Excerpted text
══════
Pamphlets

In the early 1960s the white minority governments of Southern Africa entered into an informal alliance as the rest of Africa gained its independence. Western companies made big profits from mining in South Africa, Rhodesia and Katanga (southern Congo). This pamphlet, by AAM founder member Rosalynde Ainslie, showed how Britain supported white minority rule. It was launched at a press conference in London in 1962 by Irish writer and diplomat Conor Cruise O’Brien.

This pamphlet set out the case for international sanctions against South Africa. It was published as a follow-up to a resolution passed by the General Council of the Student Christian Movement in September 1964 asking the UK and Irish governments to support a UN Security Council resolution imposing sanctions against South Africa. The SCM had a wide membership among students in the mid-1960s and worked closely with the Anti-Apartheid Movement.

The Collaborators set out the case for international sanctions against South Africa. It explained how British companies profited from apartheid and how lobby groups like the South Africa Foundation defended the South African government. The pamphlet called for an immediate arms embargo and for Britain and the USA to support UN sanctions against South Africa. 

From its formation in 1960, the Anti-Apartheid Movement campaigned for an end to South Africa’s illegal rule in Namibia (South West Africa). In March 1966 writer Ronald Segal convened an international conference with the support of the AAM. This pamphlet set out the background to the conference and explained how South Africa had contravened its League of Nations mandate. It called for political action at the UN and showed how the Western powers were blocking any steps to end South Africa’s control of the territory.

This pamphlet detailed South Africa’s arms build-up in the 1960s and argued that Western military support for apartheid could lead to a global racial conflagration. It was widely distributed and ran into several editions.

Pamphlet illustrating life under apartheid and black resistance.

Pamphlet explaining basic facts about apartheid.

Booklet illustrated with woodcuts about life for black South Africans under apartheid. The booklet was produced by the South Africa Racial Amity Trust (SARAT), an education charity set up by the Anti-Apartheid Movement and later renamed the Bishop Ambrose Reeves Trust (BART).
══════
Supplied entries

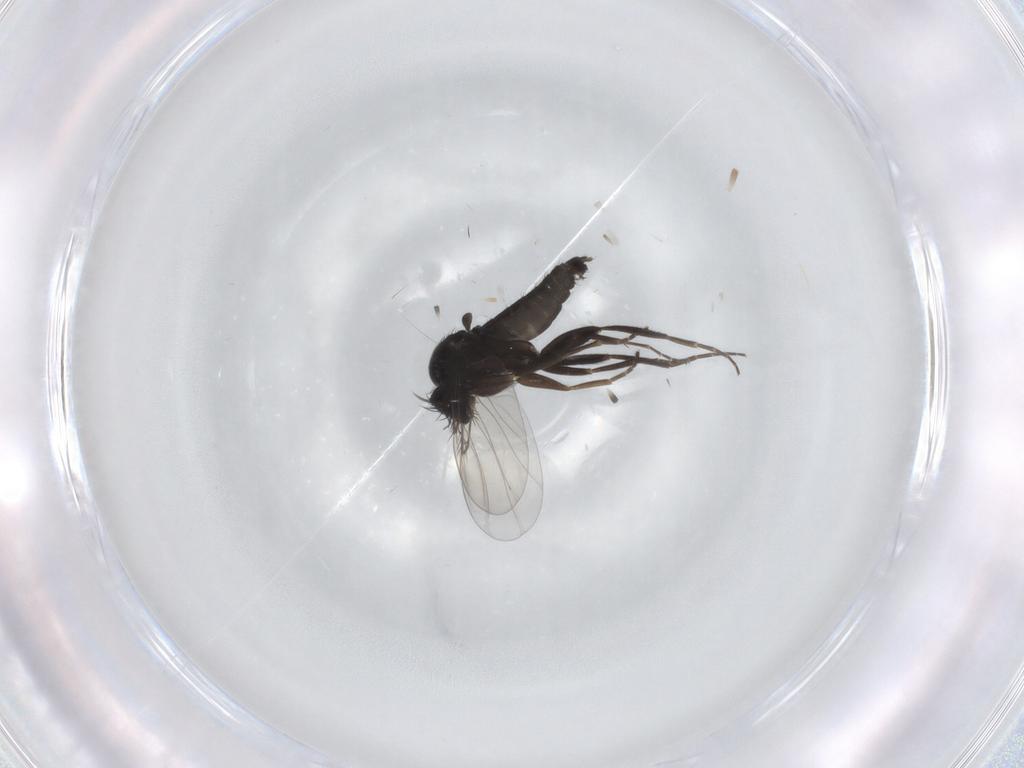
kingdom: Animalia
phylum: Arthropoda
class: Insecta
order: Diptera
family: Phoridae
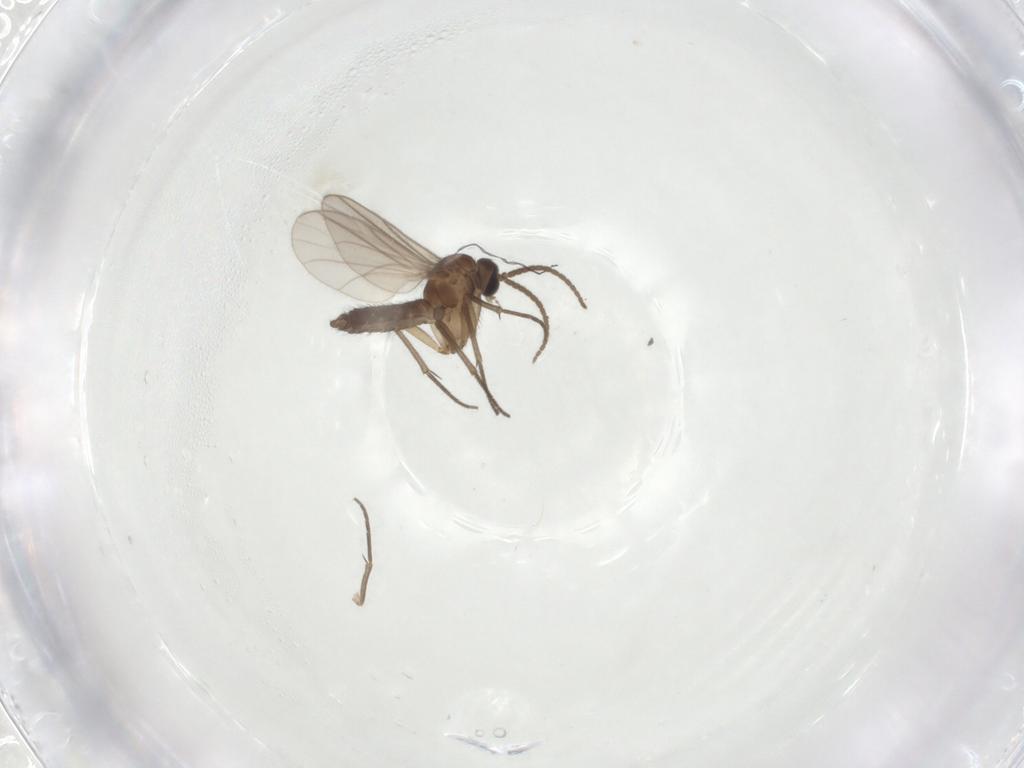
══════
Tasks to perform
**A)** Decide whether each statement agrees with the pamphlets text, answering yes or no and quoting the words that settle it: (i) The pamphlet by Rosalynde Ainslie was launched at a press conference in London in 1962. (ii) The Student Christian Movement passed its sanctions resolution in September 1966. (iii) SARAT was later renamed the Bishop Ambrose Reeves Trust.
**B)** Rename "Rosalynde Ainslie" as "the author" in the passage of the pamphlets text between "In the early" and "Conor Cruise O’Brien.", inclusive, and give the passage with that change.
**C)** Please list every person the pamphlets text names and describes with a role, such as founder member or writer.
The items come from a separate source and are unrelated to the pamphlets text.

Numbered answers
**A)**
(i) Yes: "It was launched at a press conference in London in 1962 by Irish writer and diplomat Conor Cruise O’Brien."
(ii) No: "a resolution passed by the General Council of the Student Christian Movement in September 1964"
(iii) Yes: "later renamed the Bishop Ambrose Reeves Trust (BART)"

**B)**
In the early 1960s the white minority governments of Southern Africa entered into an informal alliance as the rest of Africa gained its independence. Western companies made big profits from mining in South Africa, Rhodesia and Katanga (southern Congo). This pamphlet, by AAM founder member the author, showed how Britain supported white minority rule. It was launched at a press conference in London in 1962 by Irish writer and diplomat Conor Cruise O’Brien.

**C)** Rosalynde Ainslie, Conor Cruise O’Brien, Ronald Segal